§ EXTRAIT
——————————

FAIR_PLAY est un réseau destiné à promouvoir la visibilité des femmes cis et trans, dans les domaines de la création sonore, des musiques expérimentale, alternative, électroacoustique et des arts et techniques associés. Diversité, expérimentation, entraide, partage de ressources, échange autour de programmations sonores et artistiques, appel à projets, information, marrainages, laboratoire de cultures et pratiques inouïes, ancestrales, curieuses, sauvages et joyeuses.
FAIR PLAY nous répond collectivement, c’est direct et engagé.
FAIR PLAY, est un terme créé par Shakespeare pour évoquer la tolérance à toutes les idées et le respect de la parole de l’autre ? Comment définiriez-vous l’état d’esprit des membres de ce réseau ?
Vous êtes certaine que Fair-Play est un terme créé par Shakespeare ? Parce que les historiennes qui travaillent sur le matrimoine nous ont montré, ces dernières années, que dès que quelqu’un, souvent un homme, s’attribue la paternité d’une telle chose, bien souvent il invisibilisait une femme, ou un groupe de femme qui l’avait créée des décennies voire des siècles avant lui. Et ce à grand fracas pour être bien certain de s’en attribuer les mérites tout en réduisant ces femmes ou ce groupe de femmes au silence.

——————————

§ MATÉRIEL FOURNI
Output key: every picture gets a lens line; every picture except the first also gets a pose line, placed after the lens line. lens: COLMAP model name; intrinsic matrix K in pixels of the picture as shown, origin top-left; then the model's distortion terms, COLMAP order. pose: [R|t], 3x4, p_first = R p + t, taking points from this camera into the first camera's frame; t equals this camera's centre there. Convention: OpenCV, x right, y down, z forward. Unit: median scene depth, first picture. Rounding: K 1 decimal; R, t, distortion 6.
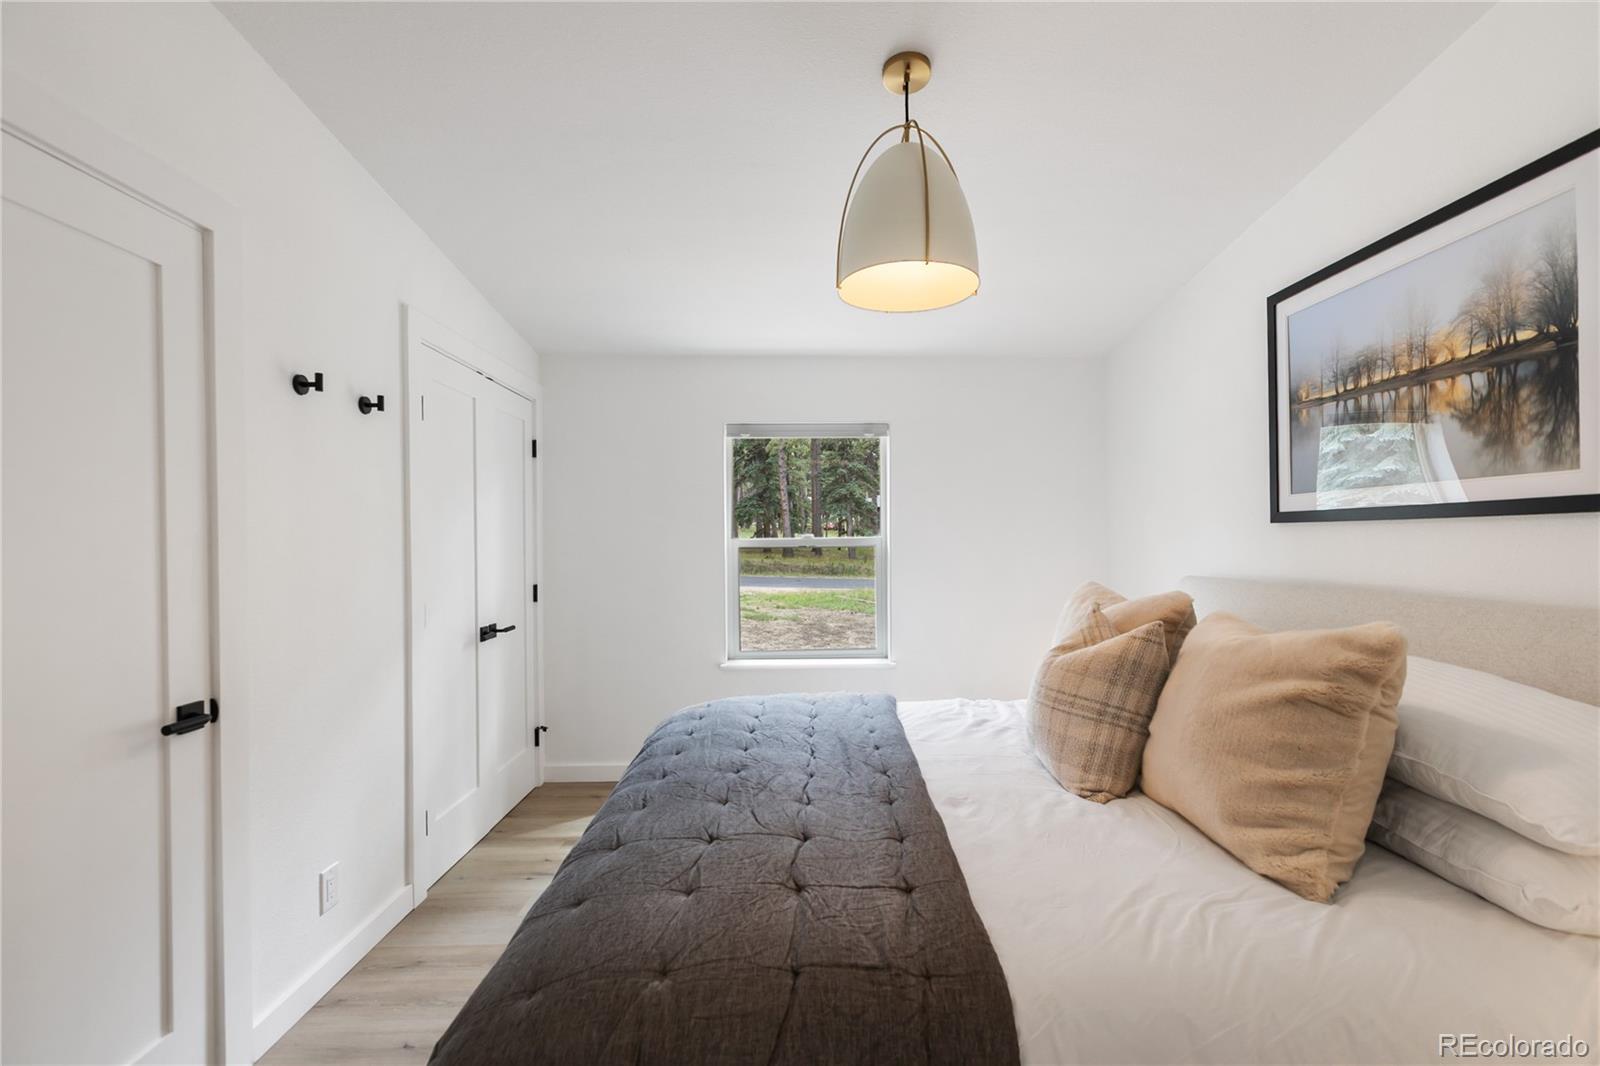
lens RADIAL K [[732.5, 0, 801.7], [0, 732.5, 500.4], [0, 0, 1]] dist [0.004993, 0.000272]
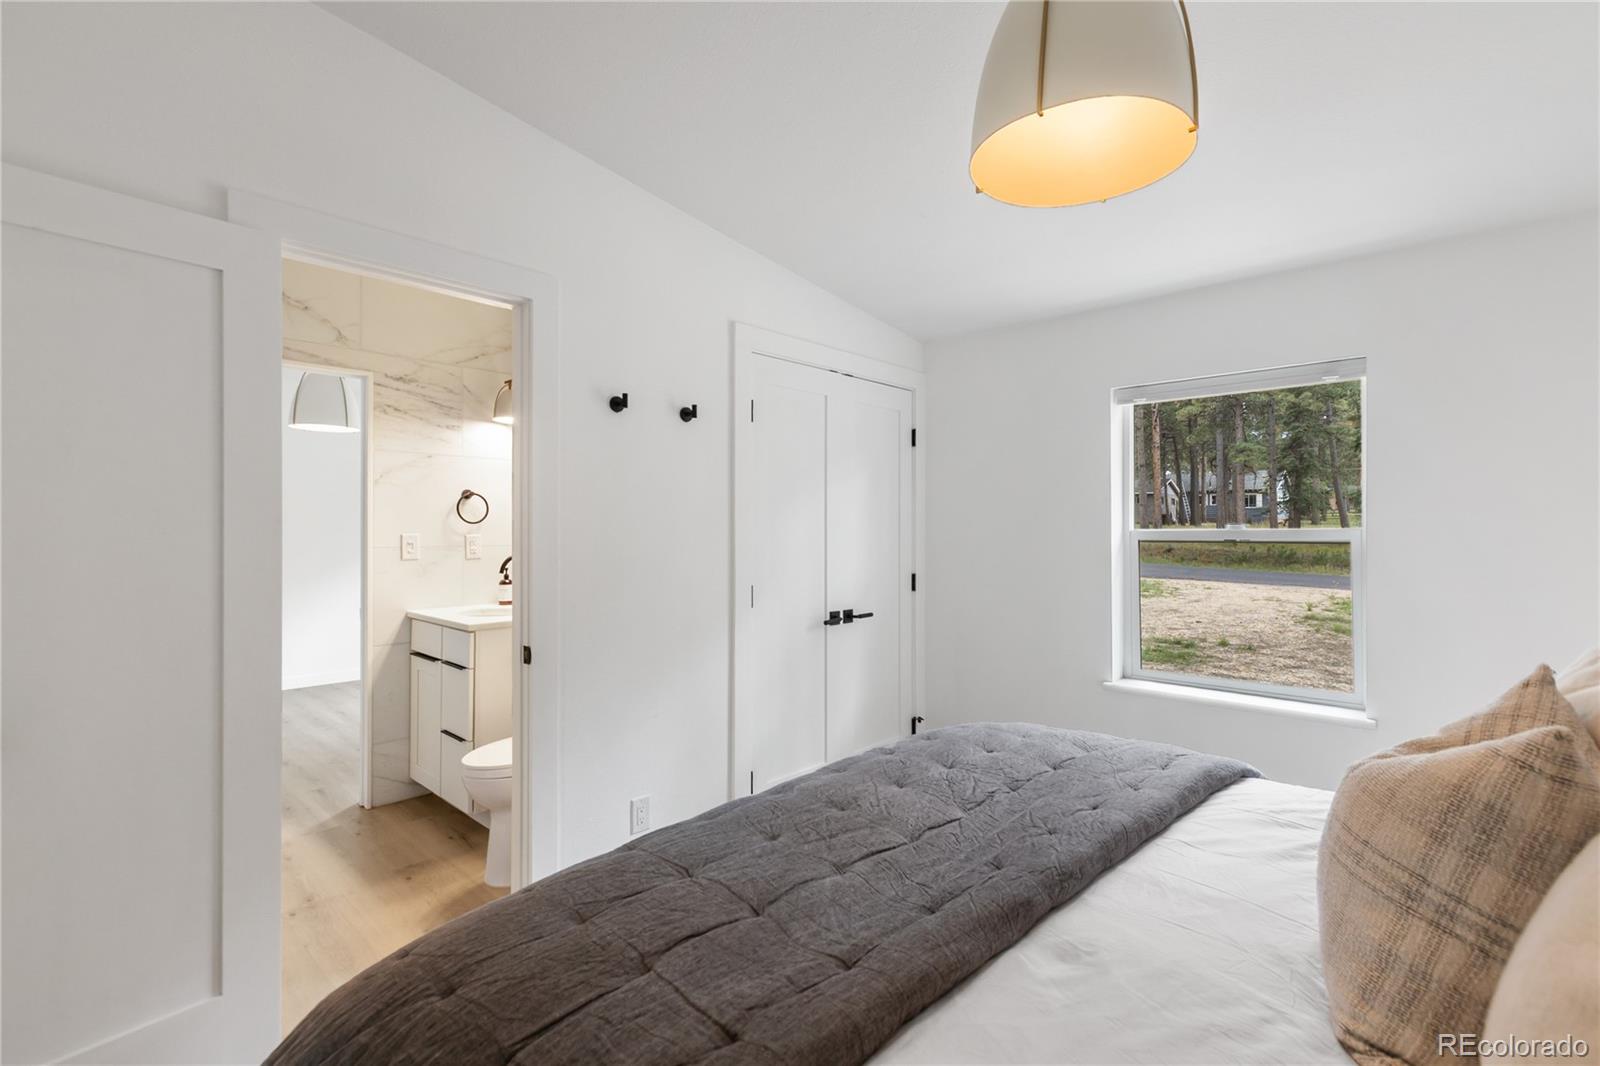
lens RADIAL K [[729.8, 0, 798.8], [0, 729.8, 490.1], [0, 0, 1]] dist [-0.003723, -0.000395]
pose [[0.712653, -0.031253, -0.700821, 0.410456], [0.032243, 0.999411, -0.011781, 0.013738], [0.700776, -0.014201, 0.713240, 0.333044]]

——————————

§ OBJECTIF
D'après l'extrait :
(a) De qui le réseau FAIR_PLAY veut-il promouvoir la visibilité ?
(b) À qui la question posée attribue-t-elle la création du terme « fair play » ?
(c) Selon la réponse du réseau, quelles chercheuses ont montré qu'une attribution de paternité invisibilisait souvent une femme ou un groupe de femmes ?

§ ESPACE RÉPONSE
(a) Des femmes cis et trans.
(b) À Shakespeare.
(c) Les historiennes qui travaillent sur le matrimoine.